### TASK OBJECTIVE
Copy out every line holding the string "will" from the records below.

Stored data entries

BEGIN

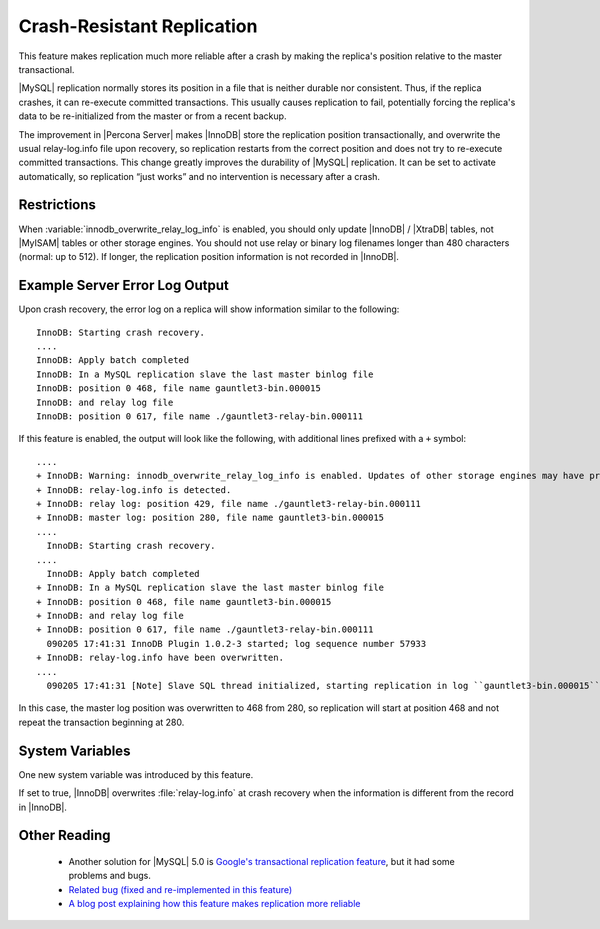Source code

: .. _innodb_recovery_update_relay_log_page:

=============================
 Crash-Resistant Replication
=============================

This feature makes replication much more reliable after a crash by making the replica's position relative to the master transactional.

|MySQL| replication normally stores its position in a file that is neither durable nor consistent. Thus, if the replica crashes, it can re-execute committed transactions. This usually causes replication to fail, potentially forcing the replica's data to be re-initialized from the master or from a recent backup.

The improvement in |Percona Server| makes |InnoDB| store the replication position transactionally, and overwrite the usual relay-log.info file upon recovery, so replication restarts from the correct position and does not try to re-execute committed transactions. This change greatly improves the durability of |MySQL| replication. It can be set to activate automatically, so replication “just works” and no intervention is necessary after a crash.


Restrictions
============

When :variable:`innodb_overwrite_relay_log_info` is enabled, you should only update |InnoDB| / |XtraDB| tables, not |MyISAM| tables or other storage engines.
You should not use relay or binary log filenames longer than 480 characters (normal: up to 512). If longer, the replication position information is not recorded in |InnoDB|.

Example Server Error Log Output
===============================

Upon crash recovery, the error log on a replica will show information similar to the following: ::

  InnoDB: Starting crash recovery.
  ....
  InnoDB: Apply batch completed
  InnoDB: In a MySQL replication slave the last master binlog file
  InnoDB: position 0 468, file name gauntlet3-bin.000015
  InnoDB: and relay log file
  InnoDB: position 0 617, file name ./gauntlet3-relay-bin.000111

If this feature is enabled, the output will look like the following, with additional lines prefixed with a ``+`` symbol: ::

  ....
  + InnoDB: Warning: innodb_overwrite_relay_log_info is enabled. Updates of other storage engines may have problem of consistency.
  + InnoDB: relay-log.info is detected.
  + InnoDB: relay log: position 429, file name ./gauntlet3-relay-bin.000111
  + InnoDB: master log: position 280, file name gauntlet3-bin.000015
  ....
    InnoDB: Starting crash recovery.
  ....
    InnoDB: Apply batch completed
  + InnoDB: In a MySQL replication slave the last master binlog file
  + InnoDB: position 0 468, file name gauntlet3-bin.000015
  + InnoDB: and relay log file
  + InnoDB: position 0 617, file name ./gauntlet3-relay-bin.000111
    090205 17:41:31 InnoDB Plugin 1.0.2-3 started; log sequence number 57933
  + InnoDB: relay-log.info have been overwritten.
  ....
    090205 17:41:31 [Note] Slave SQL thread initialized, starting replication in log ``gauntlet3-bin.000015`` at position 468, relay log ``./gauntlet3-relay-bin.000111`` position: 617

In this case, the master log position was overwritten to 468 from 280, so replication will start at position 468 and not repeat the transaction beginning at 280.

System Variables
================

One new system variable was introduced by this feature.

.. variable:: innodb_overwrite_relay_log_info

     :version 5.5.10-20.1: Renamed.
     :cli: Yes
     :conf: Yes
     :scope: Global
     :dyn: No
     :vartype: BOOLEAN
     :default: FALSE
     :range: TRUE/FALSE

If set to true, |InnoDB| overwrites :file:`relay-log.info` at crash recovery when the information is different from the record in |InnoDB|.

Other Reading
=============

  * Another solution for |MySQL| 5.0 is `Google's transactional replication feature <http://code.google.com/p/google-mysql-tools/wiki/TransactionalReplication>`_, but it had some problems and bugs.

  * `Related bug (fixed and re-implemented in this feature) <http://bugs.mysql.com/bug.php?id=34058>`_

  * `A blog post explaining how this feature makes replication more reliable <http://www.mysqlperformanceblog.com/2009/03/04/making-replication-a-bit-more-reliable/>`_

END

### TASK RESPONSE
Upon crash recovery, the error log on a replica will show information similar to the following: ::
If this feature is enabled, the output will look like the following, with additional lines prefixed with a ``+`` symbol: ::
In this case, the master log position was overwritten to 468 from 280, so replication will start at position 468 and not repeat the transaction beginning at 280.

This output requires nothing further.